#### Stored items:

=======

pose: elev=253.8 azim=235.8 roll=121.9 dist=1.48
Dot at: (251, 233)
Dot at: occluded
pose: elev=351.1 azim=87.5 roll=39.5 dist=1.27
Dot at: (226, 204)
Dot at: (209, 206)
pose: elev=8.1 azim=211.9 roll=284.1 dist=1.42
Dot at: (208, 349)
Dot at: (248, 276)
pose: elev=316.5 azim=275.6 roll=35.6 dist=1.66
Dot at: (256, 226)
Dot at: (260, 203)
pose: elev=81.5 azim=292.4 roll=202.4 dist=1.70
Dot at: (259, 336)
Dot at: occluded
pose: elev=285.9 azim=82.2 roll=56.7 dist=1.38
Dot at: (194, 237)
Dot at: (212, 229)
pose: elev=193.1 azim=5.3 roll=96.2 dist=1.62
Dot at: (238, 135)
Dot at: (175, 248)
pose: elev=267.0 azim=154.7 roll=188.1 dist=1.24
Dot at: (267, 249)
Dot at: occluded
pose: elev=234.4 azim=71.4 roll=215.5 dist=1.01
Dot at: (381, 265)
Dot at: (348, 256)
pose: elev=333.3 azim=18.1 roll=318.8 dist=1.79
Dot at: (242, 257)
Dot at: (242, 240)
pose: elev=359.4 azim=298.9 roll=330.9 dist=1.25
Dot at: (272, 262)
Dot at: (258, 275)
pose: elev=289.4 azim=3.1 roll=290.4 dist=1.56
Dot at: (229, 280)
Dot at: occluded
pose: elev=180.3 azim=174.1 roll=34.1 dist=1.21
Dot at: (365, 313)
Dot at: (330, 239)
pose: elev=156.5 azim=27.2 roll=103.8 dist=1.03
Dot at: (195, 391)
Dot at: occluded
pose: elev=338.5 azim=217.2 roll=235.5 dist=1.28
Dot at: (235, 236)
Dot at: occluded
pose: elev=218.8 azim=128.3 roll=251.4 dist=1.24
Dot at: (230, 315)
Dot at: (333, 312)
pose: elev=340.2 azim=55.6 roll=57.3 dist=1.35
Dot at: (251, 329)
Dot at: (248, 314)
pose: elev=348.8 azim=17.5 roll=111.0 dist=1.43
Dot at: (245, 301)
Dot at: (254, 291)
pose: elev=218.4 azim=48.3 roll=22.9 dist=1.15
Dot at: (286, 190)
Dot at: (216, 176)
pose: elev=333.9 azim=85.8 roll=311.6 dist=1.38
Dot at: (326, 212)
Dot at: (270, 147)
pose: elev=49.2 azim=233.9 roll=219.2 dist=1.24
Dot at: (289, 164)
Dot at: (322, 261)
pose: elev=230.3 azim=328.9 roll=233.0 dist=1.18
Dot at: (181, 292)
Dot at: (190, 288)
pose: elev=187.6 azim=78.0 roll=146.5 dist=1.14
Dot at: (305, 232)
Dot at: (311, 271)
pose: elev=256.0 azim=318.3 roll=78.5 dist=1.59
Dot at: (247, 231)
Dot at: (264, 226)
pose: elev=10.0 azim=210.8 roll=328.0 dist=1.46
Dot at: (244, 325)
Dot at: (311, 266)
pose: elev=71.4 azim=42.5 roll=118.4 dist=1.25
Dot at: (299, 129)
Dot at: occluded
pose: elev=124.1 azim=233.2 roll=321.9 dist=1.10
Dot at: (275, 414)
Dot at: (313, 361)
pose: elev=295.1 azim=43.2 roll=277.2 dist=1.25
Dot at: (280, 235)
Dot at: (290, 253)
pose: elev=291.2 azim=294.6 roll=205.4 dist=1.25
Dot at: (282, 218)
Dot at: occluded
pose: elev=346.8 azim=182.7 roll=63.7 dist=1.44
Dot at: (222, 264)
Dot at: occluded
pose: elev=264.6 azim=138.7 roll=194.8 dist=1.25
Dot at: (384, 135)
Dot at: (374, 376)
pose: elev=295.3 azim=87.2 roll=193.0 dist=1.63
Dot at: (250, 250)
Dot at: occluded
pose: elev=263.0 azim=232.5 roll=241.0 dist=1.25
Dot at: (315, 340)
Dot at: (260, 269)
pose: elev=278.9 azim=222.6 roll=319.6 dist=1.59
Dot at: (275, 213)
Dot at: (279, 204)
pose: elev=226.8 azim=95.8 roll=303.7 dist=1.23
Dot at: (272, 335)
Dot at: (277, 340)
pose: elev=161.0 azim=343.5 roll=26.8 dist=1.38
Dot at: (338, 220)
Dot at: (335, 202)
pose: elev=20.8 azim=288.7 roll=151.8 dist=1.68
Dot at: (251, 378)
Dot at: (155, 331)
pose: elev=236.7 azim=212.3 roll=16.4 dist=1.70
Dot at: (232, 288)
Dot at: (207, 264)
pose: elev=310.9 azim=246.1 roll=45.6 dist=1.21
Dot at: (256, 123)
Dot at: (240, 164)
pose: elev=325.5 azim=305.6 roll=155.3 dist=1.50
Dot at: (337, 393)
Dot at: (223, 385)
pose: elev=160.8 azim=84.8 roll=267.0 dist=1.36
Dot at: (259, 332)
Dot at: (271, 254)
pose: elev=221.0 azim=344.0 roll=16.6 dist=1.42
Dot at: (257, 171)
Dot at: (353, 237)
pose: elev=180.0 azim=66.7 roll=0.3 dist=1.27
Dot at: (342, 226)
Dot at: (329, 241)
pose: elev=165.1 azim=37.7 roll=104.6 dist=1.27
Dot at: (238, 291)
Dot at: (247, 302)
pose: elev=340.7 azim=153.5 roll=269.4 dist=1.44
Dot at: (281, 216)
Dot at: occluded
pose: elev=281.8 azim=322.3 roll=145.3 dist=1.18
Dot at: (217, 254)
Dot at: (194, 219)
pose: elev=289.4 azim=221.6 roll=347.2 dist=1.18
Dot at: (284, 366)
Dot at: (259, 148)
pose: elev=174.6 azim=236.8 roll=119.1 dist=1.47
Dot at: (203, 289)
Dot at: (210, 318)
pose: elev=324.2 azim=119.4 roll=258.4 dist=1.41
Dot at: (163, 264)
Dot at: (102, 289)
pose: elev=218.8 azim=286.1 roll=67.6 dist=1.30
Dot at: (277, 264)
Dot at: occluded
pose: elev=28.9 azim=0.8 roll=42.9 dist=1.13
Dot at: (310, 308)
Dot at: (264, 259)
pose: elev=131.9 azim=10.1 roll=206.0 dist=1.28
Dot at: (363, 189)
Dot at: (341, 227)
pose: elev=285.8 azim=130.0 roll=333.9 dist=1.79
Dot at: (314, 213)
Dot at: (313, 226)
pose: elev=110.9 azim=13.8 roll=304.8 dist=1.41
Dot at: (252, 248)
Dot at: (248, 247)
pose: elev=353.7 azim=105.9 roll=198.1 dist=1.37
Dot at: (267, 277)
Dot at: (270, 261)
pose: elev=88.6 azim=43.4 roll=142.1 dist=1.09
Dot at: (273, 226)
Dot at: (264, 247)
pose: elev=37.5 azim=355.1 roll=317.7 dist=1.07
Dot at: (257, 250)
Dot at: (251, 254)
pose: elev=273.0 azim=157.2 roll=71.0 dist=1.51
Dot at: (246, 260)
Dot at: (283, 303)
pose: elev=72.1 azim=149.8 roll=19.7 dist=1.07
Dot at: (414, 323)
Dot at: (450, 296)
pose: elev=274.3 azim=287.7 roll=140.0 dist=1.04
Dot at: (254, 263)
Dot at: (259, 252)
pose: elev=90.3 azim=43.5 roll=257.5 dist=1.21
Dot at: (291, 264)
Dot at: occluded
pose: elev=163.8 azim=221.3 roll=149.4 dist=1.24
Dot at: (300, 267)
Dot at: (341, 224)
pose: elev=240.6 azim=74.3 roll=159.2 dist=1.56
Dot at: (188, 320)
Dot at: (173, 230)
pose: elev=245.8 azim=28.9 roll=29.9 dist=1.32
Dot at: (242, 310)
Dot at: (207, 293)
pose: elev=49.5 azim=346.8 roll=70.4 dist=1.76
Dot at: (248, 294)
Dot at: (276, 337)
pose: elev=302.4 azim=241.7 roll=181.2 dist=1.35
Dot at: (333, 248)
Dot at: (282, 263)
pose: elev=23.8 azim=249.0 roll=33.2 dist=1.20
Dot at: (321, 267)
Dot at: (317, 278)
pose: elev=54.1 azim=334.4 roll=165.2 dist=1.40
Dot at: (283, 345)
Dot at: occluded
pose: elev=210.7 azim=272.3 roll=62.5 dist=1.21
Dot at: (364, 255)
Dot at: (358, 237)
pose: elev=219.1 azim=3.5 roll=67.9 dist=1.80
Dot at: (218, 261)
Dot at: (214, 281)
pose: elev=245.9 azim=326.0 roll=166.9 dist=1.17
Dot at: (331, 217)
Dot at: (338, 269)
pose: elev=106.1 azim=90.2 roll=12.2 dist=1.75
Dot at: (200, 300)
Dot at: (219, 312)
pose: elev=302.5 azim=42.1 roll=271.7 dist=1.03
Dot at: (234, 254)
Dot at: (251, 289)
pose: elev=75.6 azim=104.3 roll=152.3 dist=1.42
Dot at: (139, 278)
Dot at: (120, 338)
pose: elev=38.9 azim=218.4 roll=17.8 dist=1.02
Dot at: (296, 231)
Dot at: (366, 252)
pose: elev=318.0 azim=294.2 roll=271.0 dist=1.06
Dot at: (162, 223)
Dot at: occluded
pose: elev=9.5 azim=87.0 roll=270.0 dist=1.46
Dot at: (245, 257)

=======

#### EXERCISE DETAILS:
Express the lines from the line with "pose: elev=106.1 azim=90.2" to the line with "Dot at: (120, 338)", both included, as a JSON list of strings with one string per line and blank lines left out.

#### THE ANSWER:
[
  "pose: elev=106.1 azim=90.2 roll=12.2 dist=1.75",
  "Dot at: (200, 300)",
  "Dot at: (219, 312)",
  "pose: elev=302.5 azim=42.1 roll=271.7 dist=1.03",
  "Dot at: (234, 254)",
  "Dot at: (251, 289)",
  "pose: elev=75.6 azim=104.3 roll=152.3 dist=1.42",
  "Dot at: (139, 278)",
  "Dot at: (120, 338)"
]